C’était ça, le metal à cette époque : une vague de liberté et de créativité, une claque dans la gueule de toute une génération dégoulinante de cuir et de groupies, de rockstars arrogantes et misogynes qui croyaient être des dieux. On voulait de l’authenticité, de la sincérité, du vrai. On copiait nos cassettes, on se faisait nos compils à la main, on se passait les trucs sous le manteau, on avait le choix. On pouvait dégager les vieilleries et faire place à quelque chose de neuf. C’était la promesse d’un nouveau monde, d’un renouveau artistique et humain, et moi j’y ai cru.
L’esprit Nirvana et les valeurs perdues
Nirvana, c’est l’exemple parfait de cette transition, entre les 80s et les 90s. Un son nouveau, brut, mais construit sur les bases punk. Et un discours sans tabou. Ce n’est pas toujours connu, mais Nirvana était clairement engagé pro-LGBT, féministe, avec un rejet total et sans complaisance de toute forme de discrimination. Les morceaux Polly et Rape Me sont un diptyque sur le viol : l’un dans la peau de l’agresseur, l’autre dans celle de la victime. Ces morceaux passaient en boucle à la radio, et à chaque fois qu’ils étaient joués en live, Cobain les dédiait aux victimes, et en profitait pour sensibiliser le public.

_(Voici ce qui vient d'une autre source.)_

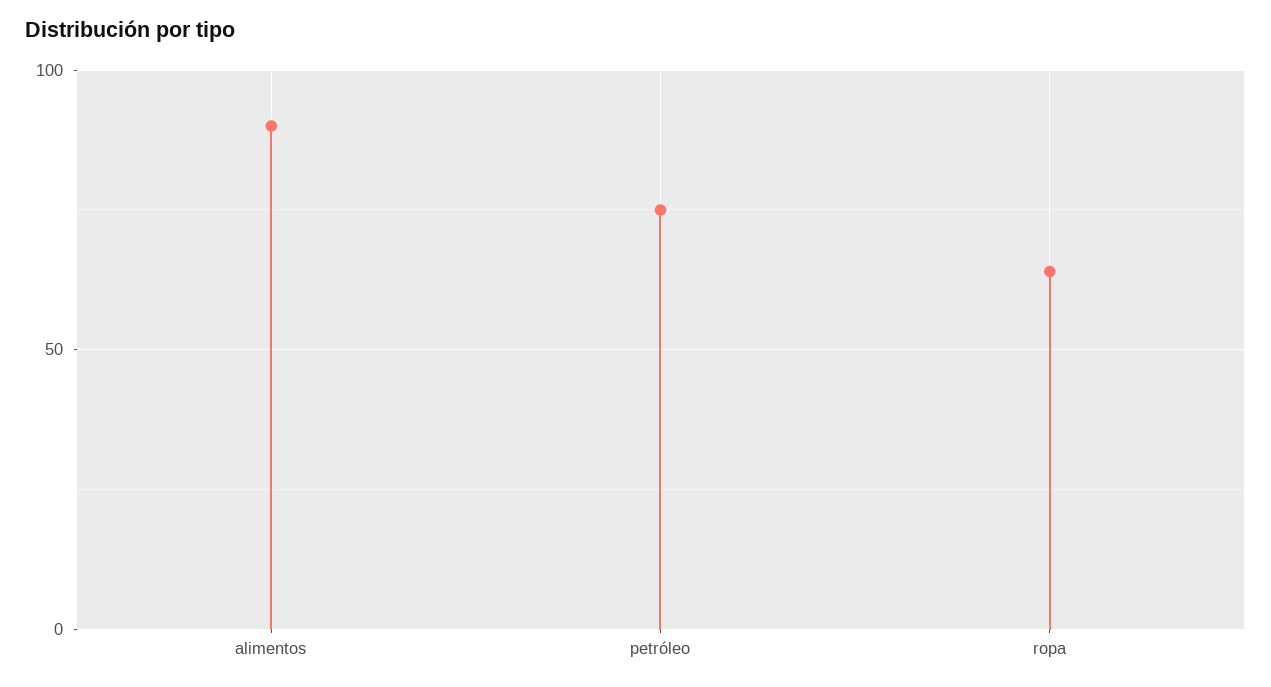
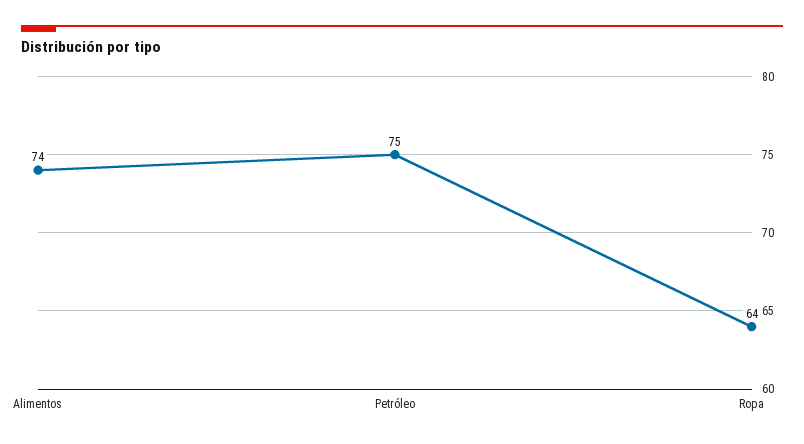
alimentos: 90 -> 74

« I am not gay, although I wish I were, just to piss off homophobes. », cette phrase, typiquement Cobain : provocante et profondément juste. Lors d’un festival au Brésil en 1992, devant près de 60 000 personnes, il a refusé de chanter les paroles originales des chansons, les remplaçant par des phrases et des bruits absurdes, juste pour protester contre le fait qu’un groupe féminin ait été sifflé avant eux, qu’il dénoncera plus tard comme » L’un des pires trucs que je n’aie jamais vus de ma vie. Un sexisme de masse « . Ce genre d’acte, c’est tout ce qui manque aujourd’hui. Nirvana, c’était l’authenticité incarnée, jusqu’à la mort de Cobain, broyé par le système qu’il refusait de servir.

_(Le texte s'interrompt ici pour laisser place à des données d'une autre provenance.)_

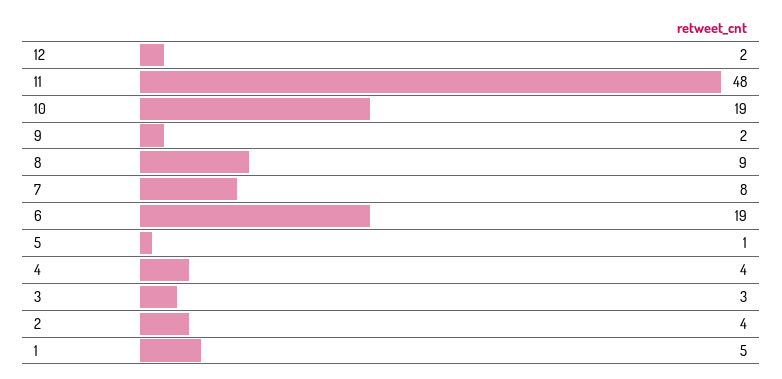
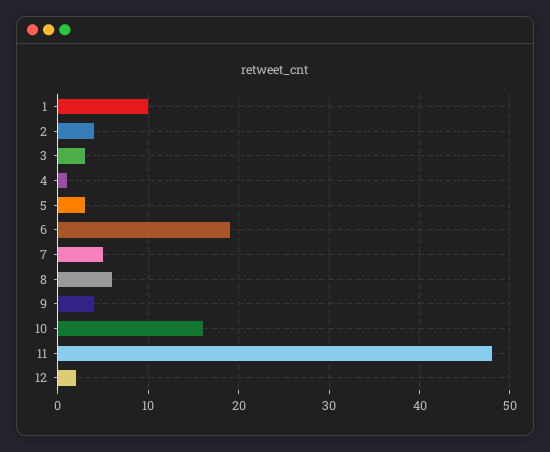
10: 19 -> 16
9: 2 -> 4
8: 9 -> 6
7: 8 -> 5
5: 1 -> 3
4: 4 -> 1
1: 5 -> 10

Le metal dans les festivals
À cette époque, le metal était encore présent dans les festivals mainstream. Moi, j’ai été biberonné aux Eurockéennes de Belfort, que j’ai faits quatre ou cinq fois entre 1995 et 2001, et il y avait toujours des groupes de metal : Slayer, Sepultura, Deftones, Incubus, Rage Against the Machine, Loudblast, Silverchair… C’était normal. Aujourd’hui, quand un groupe de metal est programmé dans un festival grand public, c’est un putain d’événement. Peut-être parce que les valeurs ne sont plus les mêmes, peut-être parce que les programmateurs ne veulent plus se coller l’étiquette d’un milieu qui s’enfonce dans le déni, la violence et la bêtise.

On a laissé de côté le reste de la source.